To solve the given optimization problem, we first need to translate the natural language description into a symbolic representation. This involves defining variables and formulating the objective function and constraints algebraically.

Let's define:
- $x_1$ as the number of sleeper class tickets sold.
- $x_2$ as the number of regular tickets sold.

The objective is to maximize profit. Given that each sleeper class ticket yields a $500 profit and each regular ticket yields a $200 profit, the objective function can be written as:
\[ \text{Maximize} \quad 500x_1 + 200x_2 \]

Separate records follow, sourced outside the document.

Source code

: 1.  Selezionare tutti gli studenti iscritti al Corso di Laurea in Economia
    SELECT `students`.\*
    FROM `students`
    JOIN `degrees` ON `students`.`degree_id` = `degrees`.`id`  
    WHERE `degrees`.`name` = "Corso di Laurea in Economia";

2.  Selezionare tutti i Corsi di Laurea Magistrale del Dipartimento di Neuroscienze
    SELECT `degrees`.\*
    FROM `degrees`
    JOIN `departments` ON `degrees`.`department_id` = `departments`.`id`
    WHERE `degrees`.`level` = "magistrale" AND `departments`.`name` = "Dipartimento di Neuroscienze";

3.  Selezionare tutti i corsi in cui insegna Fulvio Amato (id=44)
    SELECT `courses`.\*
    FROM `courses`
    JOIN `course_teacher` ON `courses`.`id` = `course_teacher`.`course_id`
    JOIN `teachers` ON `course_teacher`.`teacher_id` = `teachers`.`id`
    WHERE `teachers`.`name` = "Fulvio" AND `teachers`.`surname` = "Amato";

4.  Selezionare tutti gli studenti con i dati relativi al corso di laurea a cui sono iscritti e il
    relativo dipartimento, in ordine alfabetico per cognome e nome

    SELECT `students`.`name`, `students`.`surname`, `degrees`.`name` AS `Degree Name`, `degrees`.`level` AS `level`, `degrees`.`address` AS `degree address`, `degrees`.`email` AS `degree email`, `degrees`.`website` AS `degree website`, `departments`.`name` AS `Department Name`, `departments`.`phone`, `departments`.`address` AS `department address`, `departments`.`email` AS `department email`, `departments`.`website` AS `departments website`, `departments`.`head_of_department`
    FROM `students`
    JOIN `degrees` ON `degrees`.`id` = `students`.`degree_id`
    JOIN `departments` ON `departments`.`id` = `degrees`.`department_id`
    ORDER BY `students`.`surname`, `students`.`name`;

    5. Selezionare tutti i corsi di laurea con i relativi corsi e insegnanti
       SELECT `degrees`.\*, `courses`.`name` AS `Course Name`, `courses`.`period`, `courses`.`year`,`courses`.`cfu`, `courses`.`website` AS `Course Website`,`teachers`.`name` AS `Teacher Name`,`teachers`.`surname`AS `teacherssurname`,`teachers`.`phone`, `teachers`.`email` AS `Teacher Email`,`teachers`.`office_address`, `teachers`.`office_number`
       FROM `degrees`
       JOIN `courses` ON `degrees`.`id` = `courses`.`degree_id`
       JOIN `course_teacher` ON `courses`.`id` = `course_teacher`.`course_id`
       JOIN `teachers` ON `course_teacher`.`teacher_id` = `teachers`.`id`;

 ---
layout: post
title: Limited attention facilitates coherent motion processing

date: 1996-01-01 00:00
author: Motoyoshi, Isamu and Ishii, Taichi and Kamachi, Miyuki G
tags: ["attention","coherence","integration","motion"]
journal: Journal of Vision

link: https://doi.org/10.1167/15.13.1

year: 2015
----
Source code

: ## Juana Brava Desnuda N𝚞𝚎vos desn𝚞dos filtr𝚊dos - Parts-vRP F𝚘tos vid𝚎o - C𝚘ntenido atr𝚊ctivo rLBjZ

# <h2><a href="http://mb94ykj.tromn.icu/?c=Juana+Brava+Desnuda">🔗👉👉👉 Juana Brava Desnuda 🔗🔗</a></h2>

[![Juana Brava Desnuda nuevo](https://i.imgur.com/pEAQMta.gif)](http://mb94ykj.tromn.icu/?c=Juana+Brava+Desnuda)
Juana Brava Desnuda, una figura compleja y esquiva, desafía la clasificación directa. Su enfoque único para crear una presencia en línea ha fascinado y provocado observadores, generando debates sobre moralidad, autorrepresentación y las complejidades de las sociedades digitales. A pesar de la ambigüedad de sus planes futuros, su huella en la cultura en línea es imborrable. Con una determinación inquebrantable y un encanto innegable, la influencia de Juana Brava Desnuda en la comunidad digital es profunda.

The constraints are as follows:
1. The total number of passengers cannot exceed 400: 
\[ x_1 + x_2 \leq 400 \]
2. More than 5 times as many passengers prefer regular seating over sleeper class:
\[ x_2 > 5x_1 \]
However, since we are dealing with linear programming and need to ensure the problem is feasible for all possible scenarios (including when $x_1 = 0$), this constraint can be adjusted to be:
\[ x_2 \geq 5x_1 \]
3. There must be at least 50 seats reserved for sleeper class passengers:
\[ x_1 \geq 50 \]

All variables are non-negative since they represent the number of tickets sold:
\[ x_1, x_2 \geq 0 \]

The symbolic representation in JSON format is:

```json
{
    'sym_variables': [('x1', 'number of sleeper class tickets'), ('x2', 'number of regular tickets')],
    'objective_function': '500*x1 + 200*x2',
    'constraints': ['x1 + x2 <= 400', 'x2 >= 5*x1', 'x1 >= 50', 'x1 >= 0', 'x2 >= 0']
}
```

Now, let's implement the solution using Gurobi in Python:

```python
from gurobipy import *

# Create a new model
m = Model("TrainAcrossCanada")

# Define variables
x1 = m.addVar(name='sleeper_class_tickets', vtype=GRB.INTEGER, lb=0)
x2 = m.addVar(name='regular_tickets', vtype=GRB.INTEGER, lb=0)

# Set objective function
m.setObjective(500*x1 + 200*x2, GRB.MAXIMIZE)

# Add constraints
m.addConstr(x1 + x2 <= 400, name='total_passengers')
m.addConstr(x2 >= 5*x1, name='regular_vs_sleeper')
m.addConstr(x1 >= 50, name='min_sleeper_class')

# Optimize model
m.optimize()

# Print results
if m.status == GRB.OPTIMAL:
    print(f"Optimal solution found. Maximum profit: {m.objVal}")
    print(f"Sleeper class tickets to sell: {x1.x}")
    print(f"Regular tickets to sell: {x2.x}")
else:
    print("No optimal solution found.")
```

This code sets up the linear programming problem as described, optimizes it using Gurobi, and then prints out the results, including the maximum profit achievable and how many of each type of ticket should be sold.